One other reason why you may see less speed up than you hoped (with any method) particularly in Forth is that many definitions use the last few words just defined, which will be found almost immediately even if those words are merely stored in a single linked list like in FIG-Forth.
Another option with separated heads is to group by name length, then arrange the heads of the words in alphabetical order. Then each name comparison rules out about half of the dictionary. (You do have to think it through to make sure that your search implementation works correctly.) So, it will take at most about log2(N) comparisions to find a word. Very fast, and there isn't much of a space penalty. Creating new heads (as well as deleting a head) can be slow, since a lot bytes may need to be moved to insert the new head in alphabetical order. So this method isn't so good for user defined words, but it works well for words in the kernel.
A third option is to use an AVL tree. There's an article in Forth Dimensions V2#4 starting on p.96 (it starts on p. 112 of the V2 .pdf file available at
www.forth.org) about AVL trees that includes some 6800 assembly and Forth code for searching, inserting, and deleting. AVL trees are also descibed (among other places) in Knuth's "The Art Of Computer Programming", Volume 3, Section 6.2.3.
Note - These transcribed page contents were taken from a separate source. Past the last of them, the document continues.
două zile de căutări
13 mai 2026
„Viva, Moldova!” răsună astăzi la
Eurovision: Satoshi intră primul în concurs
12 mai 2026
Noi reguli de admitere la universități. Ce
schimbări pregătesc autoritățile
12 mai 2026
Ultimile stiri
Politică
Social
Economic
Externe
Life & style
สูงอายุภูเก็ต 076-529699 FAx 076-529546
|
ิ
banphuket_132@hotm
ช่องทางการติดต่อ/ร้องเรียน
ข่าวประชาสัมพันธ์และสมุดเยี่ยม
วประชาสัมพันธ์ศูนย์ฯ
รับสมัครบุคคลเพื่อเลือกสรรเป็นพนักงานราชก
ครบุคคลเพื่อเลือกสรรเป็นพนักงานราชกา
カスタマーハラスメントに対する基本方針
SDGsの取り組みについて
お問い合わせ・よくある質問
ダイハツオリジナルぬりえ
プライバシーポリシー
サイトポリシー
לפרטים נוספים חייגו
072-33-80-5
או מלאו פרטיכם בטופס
Briefly, the idea is similar to pre-alphabetizing the dictionary, but instead of arranging the names in a particular order, you simply add 2 pointers to EACH head. One points to words that are "lower" (i.e. alphabetically) and the other points to words that are "higher" (alphabetically). Adding to the tree is easy, but the trick is to keep the tree balanced. In other words, if you have N heads, the maximum height of an optimal tree is only about log2(N). For example, the optimal arrangement of the words A through G is:
Code:
D
/ \
/ \
B F
/ \ / \
A C E G
It turns out that maintaining an optimal tree when adding heads is difficult. An AVL tree won't always be optimal (it depends on what order you add the heads), but its worst case height is less than 1.5*log2(N) which is still very efficient. (There's a more precise formula for the worst case height but it involves log base sqrt(1.25)+0.5. Really.) Insertion (including re-balancing the tree) is very fast and easy, no more than a single re-balancing operation is needed. Deleting heads is a bit more involved, but at most log2(N) re-balancing operations are needed, and even that isn't bad.
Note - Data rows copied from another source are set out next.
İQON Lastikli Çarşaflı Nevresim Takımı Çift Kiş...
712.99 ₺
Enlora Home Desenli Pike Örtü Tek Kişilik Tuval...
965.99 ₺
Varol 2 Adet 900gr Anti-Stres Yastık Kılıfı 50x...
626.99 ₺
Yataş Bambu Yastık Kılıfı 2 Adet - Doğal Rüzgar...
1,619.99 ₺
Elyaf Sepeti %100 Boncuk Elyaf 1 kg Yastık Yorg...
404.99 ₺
It only takes a single pointer to define a new tree, so MARKER can be easily implemented also. In that case, you would search the new tree first, and the old tree second, which would take 1.5*log2(N2)+1.5*log2(N1) comparisons, rather than the 1.5*log2(N2+N1) comparisons that a single tree would take, but it's still very fast. It's even possible to handle redefined words without overwriting the old head.
As I alluded to above, the biggest issue is that it requires 2 pointers plus 1 byte (a balance factor) PER HEAD. So for 2 byte pointers, that's 5*N additional bytes of head space required. The balance factor isn't used when searching for words, it's only used to re-balance the tree when adding or deleting heads. (There are only three possible values for the balance factor, so it could conceivably be stored in two bits fairly easily, but masking off those two bits -- wherever they may packed -- will take additional time.)